Please repeat exactly the lines from the one containing "Figure 18. Bauxite" through the last line of the records, both included, and nothing else, leaving out any pictures.

- Data to process
• • •

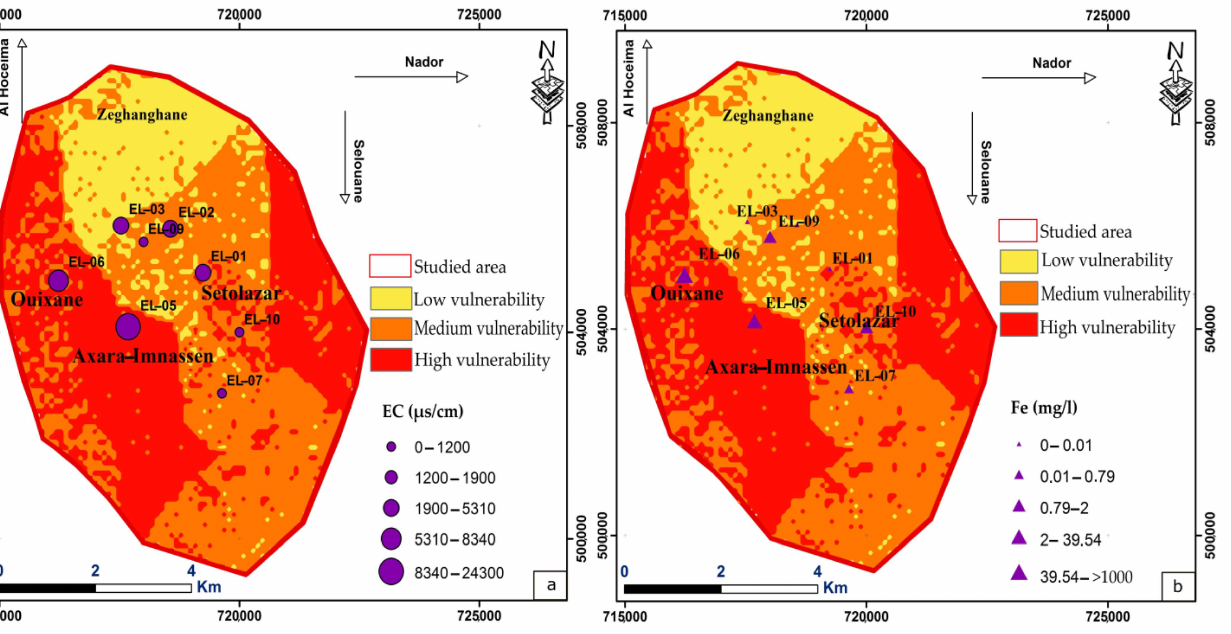
Figure 13. Spatial distribution of groundwater electrical conductivity values (EC) ( a ) and Fe concen- trations (mg/L) ( b ), overlaying groundwater vulnerability map of the iron mining district of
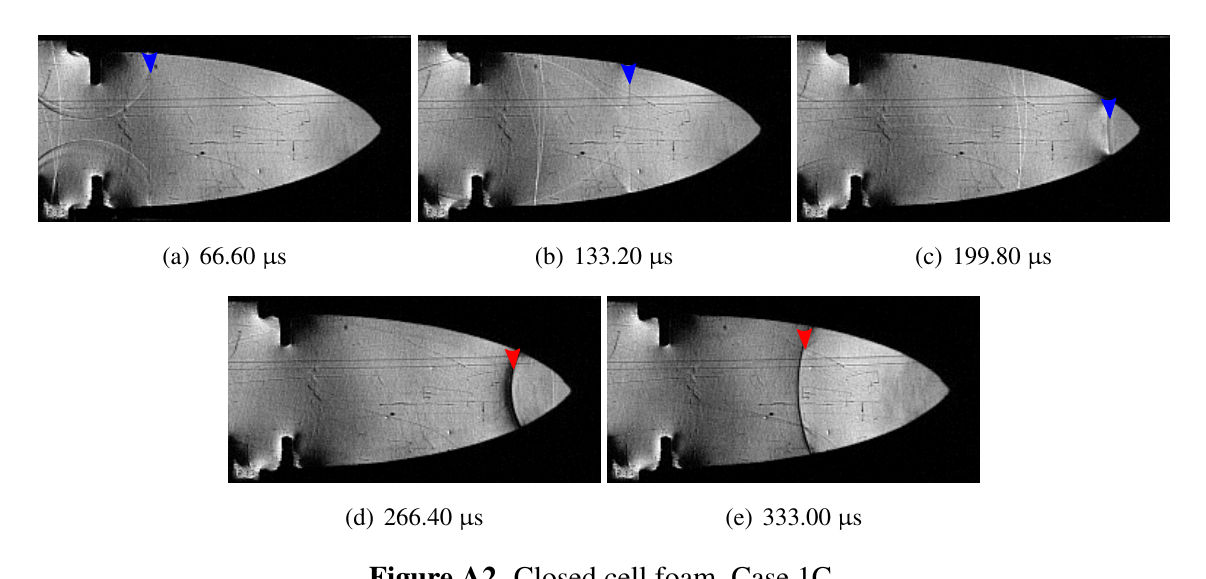
Figure A2. Closed cell foam, Case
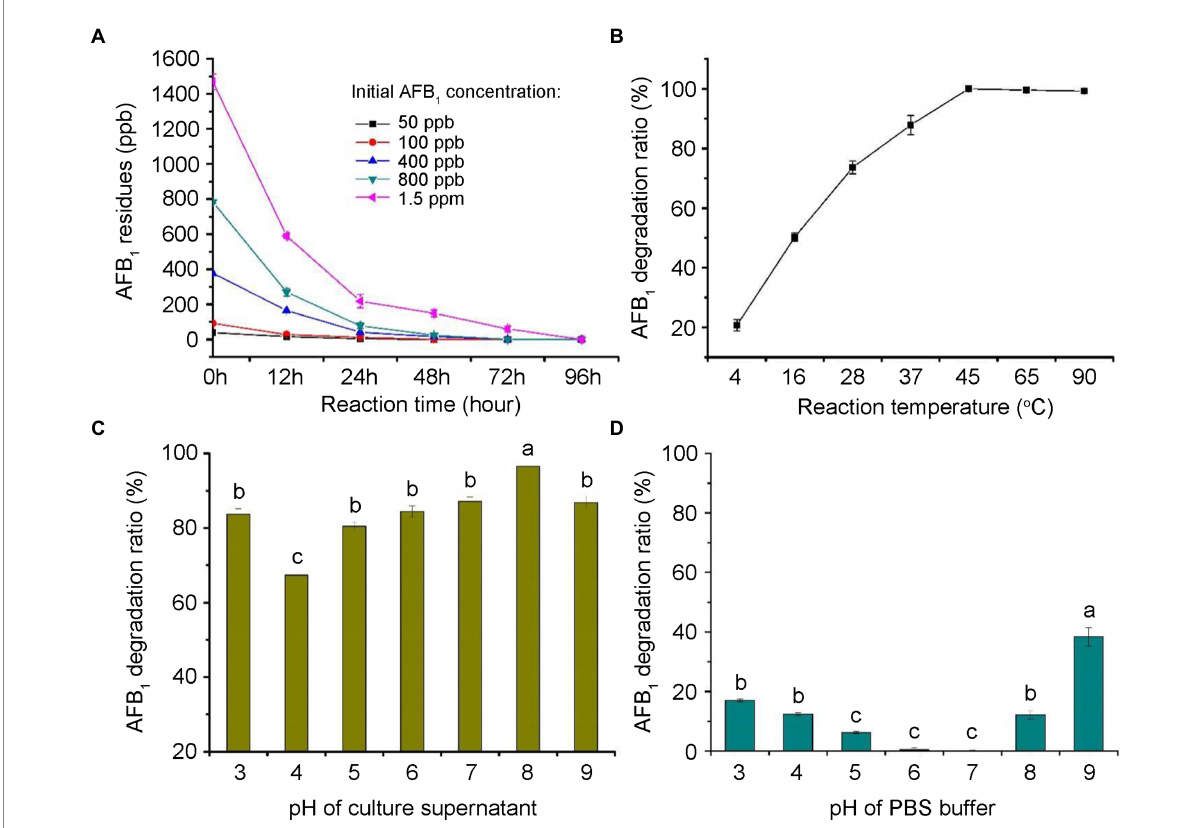
FIGURE 5 Degradation dynamics of aflatoxin B 1 (AFB 1 ) by the culture supernatant of T. reesei CGMCC3.5218. (A) Degradation of 50, 100, 400, 800 ng/kg, and 1.5 μ g/kg AFB 1 at various reaction time (0, 12, 24, 48, 72, and 96 h). (B) Degradation of 500 ng/kg AFB 1 at various temperatures of 4, 16, 28, 37, 45, 65, and 95 ° C. (C,D) Degradation of AFB 1 at a range of pH (3.0–9.0) in culture supernatant and PBS buffer. Bars with different letters are significantly different for p < 0.001 (Tukey–Kramer multiple comparison test). The values are the means of three replicates and their standard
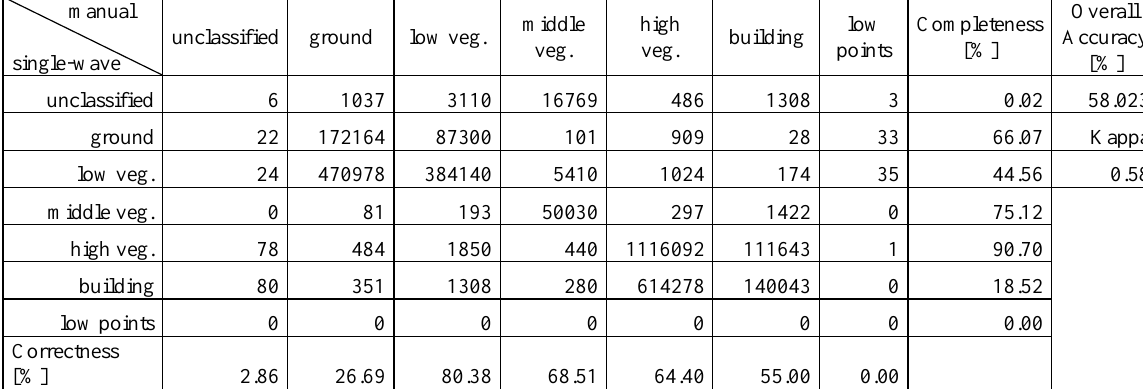
Table 3 Confusion matrix and accuracy estimates for the single-wavelength classification manual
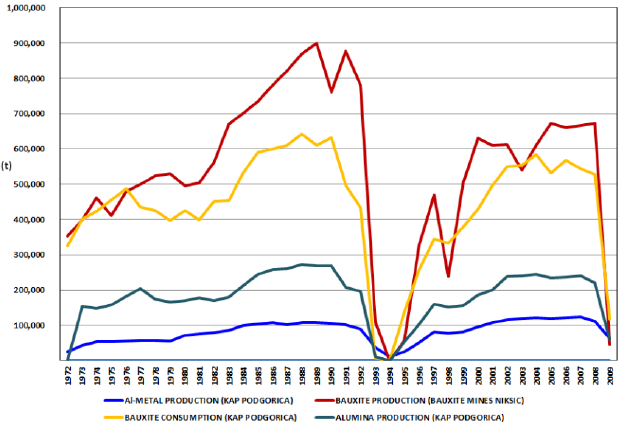
Figure 18. Bauxite production and consumption, alumina and aluminium production in Montenegro, 1972–2009, (t). The total quantities of bauxite residue amount to about 7.5 million tons in basins A and B in the Aluminium Factory Podgorica. The calculation of the average content of main and other oxides, trace elements and rare earth elements of 19 composite samples are given in Table 12. Table 12. The average content of major oxides and trace elements in bauxite residue from basins A and B in Aluminium factory—Podgorica (KAP). REEBAUX [6].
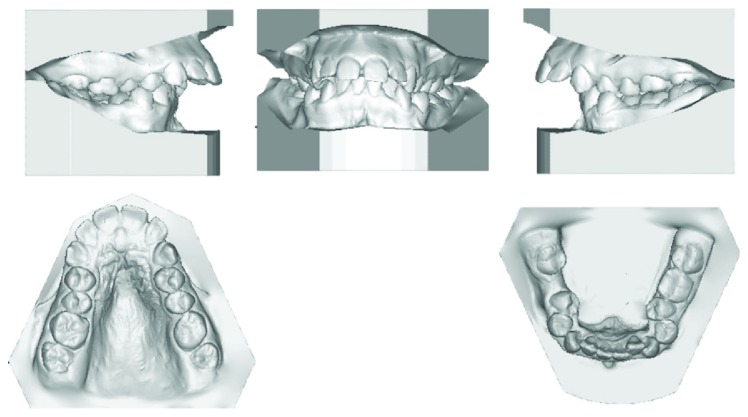
Pretreatment models.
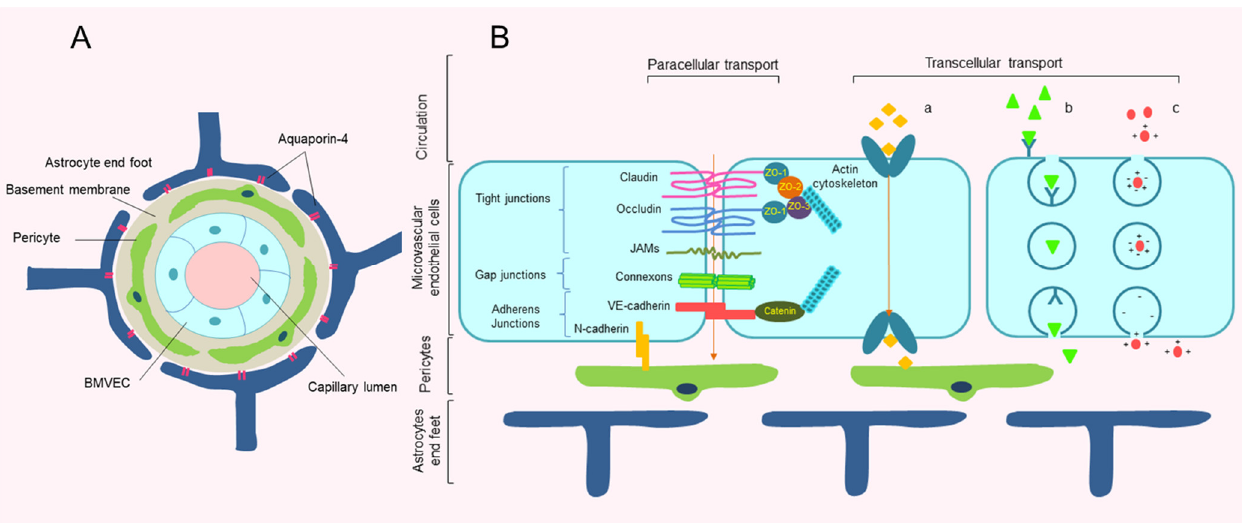
Figure 1. Structure and transportation of metabolites through the blood–brain barrier (BBB). ( A ) Structural component of BBB includes brain microvascular endothelial cells (BMVECs), pericytes, basement membrane, and astrocytic endfeet. ( B ) Mechanism of transport across BBB. Major interendothelial junctions consist of tight junctions, adherens junctions, and gap junctions. Tight junction proteins (TJs) are composed of transmembrane proteins (claudins, occludins) and connecting adhesion molecules (JAM) which contribute to paracellular connection and interaction with zonula occludens (ZO) proteins and actin cytoskeleton. ( a ) Carrier-mediated transport systems (glucose, amino acid exchange); ( b ) specific receptor-mediated endocytosis (insulin exchange); ( c ) adsorptive endocytosis (plasma proteins exchange).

• • •

- Task solution
Figure 18. Bauxite production and consumption, alumina and aluminium production in Montenegro, 1972–2009, (t). The total quantities of bauxite residue amount to about 7.5 million tons in basins A and B in the Aluminium Factory Podgorica. The calculation of the average content of main and other oxides, trace elements and rare earth elements of 19 composite samples are given in Table 12. Table 12. The average content of major oxides and trace elements in bauxite residue from basins A and B in Aluminium factory—Podgorica (KAP). REEBAUX [6].
Pretreatment models.
Figure 1. Structure and transportation of metabolites through the blood–brain barrier (BBB). ( A ) Structural component of BBB includes brain microvascular endothelial cells (BMVECs), pericytes, basement membrane, and astrocytic endfeet. ( B ) Mechanism of transport across BBB. Major interendothelial junctions consist of tight junctions, adherens junctions, and gap junctions. Tight junction proteins (TJs) are composed of transmembrane proteins (claudins, occludins) and connecting adhesion molecules (JAM) which contribute to paracellular connection and interaction with zonula occludens (ZO) proteins and actin cytoskeleton. ( a ) Carrier-mediated transport systems (glucose, amino acid exchange); ( b ) specific receptor-mediated endocytosis (insulin exchange); ( c ) adsorptive endocytosis (plasma proteins exchange).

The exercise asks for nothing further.